Wow, talk about a challenging skill to teach…inferring is extremely hard for students to understand. We try to teach the students to look at clues…not just guess. We have to use inferencing with characters, story plot, problems, real life, vocabulary words, the list goes on!! I am ALWAYS and I mean ALWAYS looking for new ideas for myself and to share with my team on inferencing! (My team has the same issues.) and from the looks of it, most teachers have trouble teaching inferencing. Is it good enough just to say…oh well, if they get it, they get it…if they don’t, they don’t? No way. 🙂
So what to do about it? Research! I think I may have found something fabulous that will turn inferencing into a friend instead of that dreaded skill (or foe.) Check this out! This girl has already taught it this way–she says it works!! 🙂 She has 2nd graders, so I would need to extend it a bit for my third graders, but man does this sound better than what I have been doing. I will give a brief overview. 🙂
Here is a great book for inferencing! Instead of straight up reading the book to the kids (which this book doesn’t really lend itself for “reading”) play a game with it instead!! Here is a sample page of the book!

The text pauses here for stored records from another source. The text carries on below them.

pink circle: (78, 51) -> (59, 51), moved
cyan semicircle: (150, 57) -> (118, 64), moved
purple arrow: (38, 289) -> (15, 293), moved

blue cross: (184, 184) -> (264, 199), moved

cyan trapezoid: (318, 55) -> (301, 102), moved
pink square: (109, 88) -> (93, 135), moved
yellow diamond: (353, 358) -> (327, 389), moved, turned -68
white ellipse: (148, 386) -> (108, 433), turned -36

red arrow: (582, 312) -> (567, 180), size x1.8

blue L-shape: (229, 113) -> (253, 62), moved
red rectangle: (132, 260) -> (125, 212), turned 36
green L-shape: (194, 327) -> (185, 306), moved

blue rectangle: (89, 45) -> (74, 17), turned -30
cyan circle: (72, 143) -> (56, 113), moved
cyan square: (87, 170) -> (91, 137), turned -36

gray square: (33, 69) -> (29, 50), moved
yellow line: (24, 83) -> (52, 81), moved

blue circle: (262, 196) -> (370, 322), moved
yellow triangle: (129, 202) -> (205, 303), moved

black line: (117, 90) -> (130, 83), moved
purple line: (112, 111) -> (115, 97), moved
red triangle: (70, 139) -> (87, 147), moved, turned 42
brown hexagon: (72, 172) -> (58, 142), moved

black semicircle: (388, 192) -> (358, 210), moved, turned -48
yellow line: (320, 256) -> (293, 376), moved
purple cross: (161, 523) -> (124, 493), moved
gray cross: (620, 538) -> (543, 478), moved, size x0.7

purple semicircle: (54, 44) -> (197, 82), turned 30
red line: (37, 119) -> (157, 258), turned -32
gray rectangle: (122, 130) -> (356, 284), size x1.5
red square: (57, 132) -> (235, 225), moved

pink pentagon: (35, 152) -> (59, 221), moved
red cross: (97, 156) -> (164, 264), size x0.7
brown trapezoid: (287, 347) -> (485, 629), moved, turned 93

I am going to play “Are you Smarter than a 4th grader?” (Since I have 3rd graders) with my kids! I am going to say the clue or defintion and the students will infer the word! Some are harder than others–of course you can help the kids out! The key is to make sure they know the clues are the most important part!! Don’t just guess, make an educated inference. 🙂 Afterward–there is this great graphic organizer for the students to fill out! I think I will leave one word of the book out…and have them do that one on their own on the graphic organizer!
Next comes “Inferring About Me” activity, I think this will be a favorite of my students!
The students fill out the map about themselves but do not put their name on it yet! Then as a class, the students have to infer who the student is based on the character traits they listed! Then the students repeat the same exercise using characters from books. (For example, someone may fill one out on Flat Stanley) Then the students guess who their character was (tip: make sure the students pick a pretty well known character!) 🙂 I just love this idea! It works on character traits and inferences!
Again, I have to give credit to Made in the Shade Blog! I just put a few of my own touches on it to match my kiddos (3rd graders). I love all of her ideas though!